# Taping faced insulation batts



## kxweil38 (Jan 15, 2015)

I installed faced insulation batts in a upstairs attic that is being converted into a bedroom. The room contains a knee wall. I have a question about taping the batts to the horizontal frame at the top and bottom of the kneewall. Would it be beneficial, or is it required, that the batts be taped to the frame at the top and bottom with a Tyvek type tape to prevent any air leakage. 

Thank you,
Ken


----------



## joecaption (Nov 30, 2011)

No need if the insulation is installed correctly. On the back side cover it with Tyvek to prevent wind washing.


----------



## Windows on Wash (Aug 30, 2011)

Better yet...cover the assembly with rigid foam to help with the thermal loss through the stud wall.

Be sure to air seal the wall and the joist bays prior to closing it up.


----------



## Gary in WA (Mar 11, 2009)

The kraft facing is a vapor retarder, not an air barrier- never meant to be. It will adjust to the relative humidity passing through it, "Ginger vs. Mary Ann": http://www.buildingscience.com/documents/insights/bsi-024-vocabulary

The drywall should be your air barrier; http://www.buildingscience.com/documents/information-sheets/air-barriers-airtight-drywall-approach/

The tape at bottom/top plates is not required nor needed as the paper is surface weighed.
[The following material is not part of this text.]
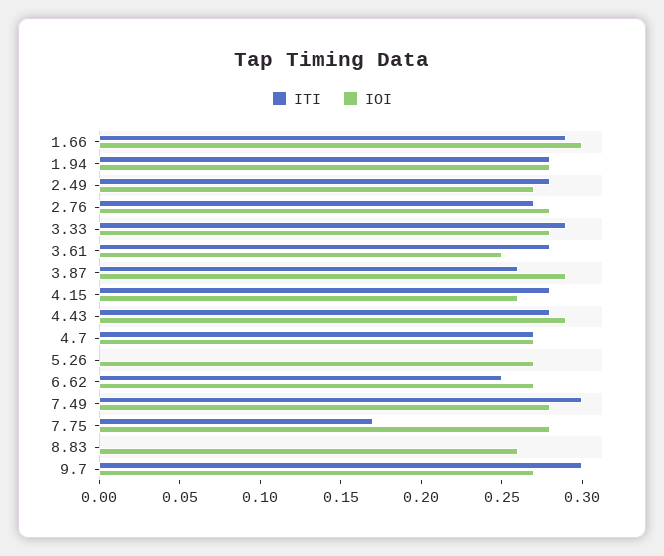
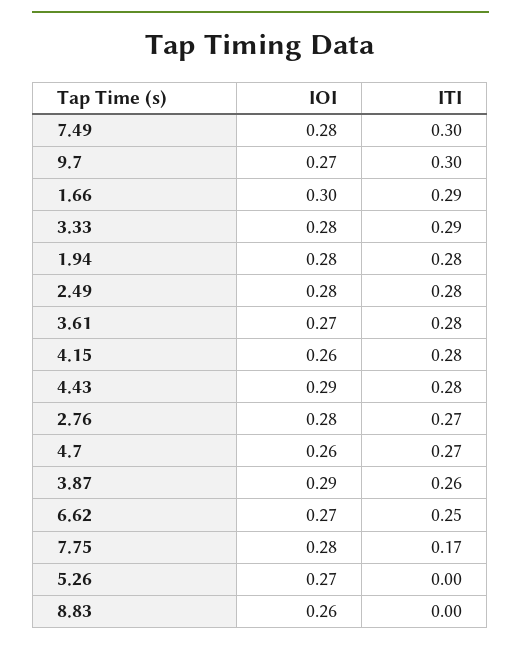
IOI, 2.49: 0.27 -> 0.28
IOI, 3.61: 0.25 -> 0.27
IOI, 4.7: 0.27 -> 0.26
Slashes, rips and tears won't affect it considerably;under Photo #6; http://www.buildingscience.com/docu...3-concrete-floor-problems/?searchterm=BSI-003

Be very meticulous with the insulation application; http://www.buildingscience.com/documents/information-sheets/installation-of-cavity-insulation/ Block under/over the knee wall leaving your air chute intact, cover any foam board with an ignition barrier; check with local AHJ or Fire Marshall.

Gary


----------



## kxweil38 (Jan 15, 2015)

Thank you all for the replies! This is excellent information.


----------